Quand l’IA améliore les diagnostics médicaux

29 septembre 2017

Va-t-on pouvoir se passer de la visite médicale chez un spécialiste ? C’est le défi que veut relever le Human Diagnosis Project, une plateforme d’IA agrégeant et modélisant à l’aide du machine learning les diagnostics d’une communauté de spécialistes, selon la revue Scientific American. Tandis que ce projet open source est financé par des privés et par la philanthropie, le marché auquel il s’adresse semble très prometteur. De fait, 40% des visites effectuées chez un spécialiste pourraient aujourd’hui s’effectuer en ligne, d’après une étude CommonWealthFund.
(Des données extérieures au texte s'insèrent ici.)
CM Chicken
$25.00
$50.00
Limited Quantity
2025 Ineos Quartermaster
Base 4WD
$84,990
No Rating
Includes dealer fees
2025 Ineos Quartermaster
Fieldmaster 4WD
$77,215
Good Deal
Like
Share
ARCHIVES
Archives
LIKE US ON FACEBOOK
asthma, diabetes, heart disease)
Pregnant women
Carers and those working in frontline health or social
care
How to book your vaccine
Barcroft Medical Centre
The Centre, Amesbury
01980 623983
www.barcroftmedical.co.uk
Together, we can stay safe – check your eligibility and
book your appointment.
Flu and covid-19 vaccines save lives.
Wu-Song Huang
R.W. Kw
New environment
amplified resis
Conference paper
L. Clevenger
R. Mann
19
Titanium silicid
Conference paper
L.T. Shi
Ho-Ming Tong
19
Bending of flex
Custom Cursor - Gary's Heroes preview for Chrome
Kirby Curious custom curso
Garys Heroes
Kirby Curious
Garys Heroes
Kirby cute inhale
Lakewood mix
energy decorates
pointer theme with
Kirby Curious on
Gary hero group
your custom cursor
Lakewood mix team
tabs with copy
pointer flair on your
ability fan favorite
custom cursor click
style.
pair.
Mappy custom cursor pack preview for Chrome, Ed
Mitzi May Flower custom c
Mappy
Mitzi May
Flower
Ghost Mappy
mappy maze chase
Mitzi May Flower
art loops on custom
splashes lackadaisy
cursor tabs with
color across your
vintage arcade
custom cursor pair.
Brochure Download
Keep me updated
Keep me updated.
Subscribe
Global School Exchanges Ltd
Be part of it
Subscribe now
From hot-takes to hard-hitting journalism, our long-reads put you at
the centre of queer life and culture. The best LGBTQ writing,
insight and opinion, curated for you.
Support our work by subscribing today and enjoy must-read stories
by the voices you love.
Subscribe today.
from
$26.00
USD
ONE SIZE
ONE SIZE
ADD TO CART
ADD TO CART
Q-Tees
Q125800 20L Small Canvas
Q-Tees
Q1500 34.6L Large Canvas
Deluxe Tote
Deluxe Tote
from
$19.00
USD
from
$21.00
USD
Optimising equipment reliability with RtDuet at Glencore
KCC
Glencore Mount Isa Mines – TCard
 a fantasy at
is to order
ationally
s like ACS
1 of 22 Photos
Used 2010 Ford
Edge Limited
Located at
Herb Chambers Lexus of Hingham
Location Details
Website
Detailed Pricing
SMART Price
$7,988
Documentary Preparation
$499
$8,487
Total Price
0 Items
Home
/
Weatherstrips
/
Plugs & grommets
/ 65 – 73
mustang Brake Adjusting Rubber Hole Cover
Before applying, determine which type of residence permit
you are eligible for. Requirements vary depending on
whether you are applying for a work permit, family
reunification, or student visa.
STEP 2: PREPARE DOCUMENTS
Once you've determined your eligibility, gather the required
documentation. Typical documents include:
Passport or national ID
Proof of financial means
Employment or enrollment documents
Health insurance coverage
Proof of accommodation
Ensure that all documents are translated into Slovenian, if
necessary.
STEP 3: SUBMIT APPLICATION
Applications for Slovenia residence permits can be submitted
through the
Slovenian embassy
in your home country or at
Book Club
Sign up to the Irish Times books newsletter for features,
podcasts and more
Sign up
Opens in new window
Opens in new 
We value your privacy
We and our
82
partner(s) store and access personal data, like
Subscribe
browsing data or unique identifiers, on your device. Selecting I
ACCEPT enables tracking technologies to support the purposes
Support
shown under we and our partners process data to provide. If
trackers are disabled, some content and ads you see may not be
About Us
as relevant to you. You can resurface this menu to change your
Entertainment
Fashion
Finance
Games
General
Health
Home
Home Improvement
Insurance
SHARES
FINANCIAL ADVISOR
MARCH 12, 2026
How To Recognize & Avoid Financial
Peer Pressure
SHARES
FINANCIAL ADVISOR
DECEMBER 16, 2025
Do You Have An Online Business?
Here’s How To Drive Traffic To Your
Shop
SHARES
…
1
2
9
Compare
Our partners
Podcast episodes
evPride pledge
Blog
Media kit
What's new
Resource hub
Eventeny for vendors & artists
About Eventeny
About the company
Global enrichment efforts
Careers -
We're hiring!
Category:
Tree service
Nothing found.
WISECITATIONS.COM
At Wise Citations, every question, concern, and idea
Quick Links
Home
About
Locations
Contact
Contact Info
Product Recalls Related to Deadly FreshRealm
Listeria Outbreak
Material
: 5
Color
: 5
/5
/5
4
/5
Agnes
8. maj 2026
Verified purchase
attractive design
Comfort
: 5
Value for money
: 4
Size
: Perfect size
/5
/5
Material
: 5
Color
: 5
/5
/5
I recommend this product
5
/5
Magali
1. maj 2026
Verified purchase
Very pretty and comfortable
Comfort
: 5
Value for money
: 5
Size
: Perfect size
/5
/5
Concrètement, le médecin spécialiste se connecte à l’application ou à la plateforme en ligne, répond à une série de questions sur le cas de son patient et, si nécessaire, envoie des radiographies à la communauté d’experts. En moins de 24 heures, Human Dx agrège l’ensemble des réponses et produit un rapport de données grâce à l’IA.

« Comme avec Wikipedia les personnes peuvent entrer des informations pertinentes dans Human Dx, à la différence que dans ce cas c’est la communauté médicale mondiale qui est invitée à soumettre des contributions et connaissances cliniques. Avec des praticiens, des résidents et étudiants qui laissent leurs commentaires sur les cas cliniques, Human Dx utilise le machine learning pour contextualiser automatiquement leurs décisions et ‘diagnostics’ cliniques individuel », pouvait-on lire dans RedBull Technology.

Ce recours à l’intelligence collective par le biais des nouvelles technologies concerne potentiellement les 30 millions d’Américains qui ne disposent d’aucune couverture santé. C’est aussi un gain de temps pour le patient qui n’a plus à attendre des semaines avant de voir un spécialiste. Enfin, la généralisation de ce type de plateformes permettrait d’éviter le risque d’erreurs de diagnostics. Rien qu’en France, le nombre de décès en 2016 liés à des erreurs médicales est estimé à 450 000, selon une association d’aide aux victimes.

Tandis que la plateforme créée par l’Américain Jay Komarneni, ancien consultant McKinsey, se destine d’abord aux patients, comme d’autres solutions de la santé connectée (Skype médical, applications mobiles, objets connectés…), elle pourrait aussi former les praticiens débutants qui pourront comparer leur diagnostic avec les plus expérimentés.

D’autres plateformes de crowdsourcing médical ont déjà vu le jour afin de résoudre des cas complexes à l’image de CrowdMed, une solution de diagnostics collaborative dédiée aux patients ayant des maladies orphelines. Lancée en 2013 – et détectée par le site PSFK – elle repose sur une communauté de 15 000 professionnels de la santé. Mais aussi les géants de la Tech qui sont également en phase de développement de solutions similaires comme Google avec sa filiale Calico ou encore le Watson d’IBM.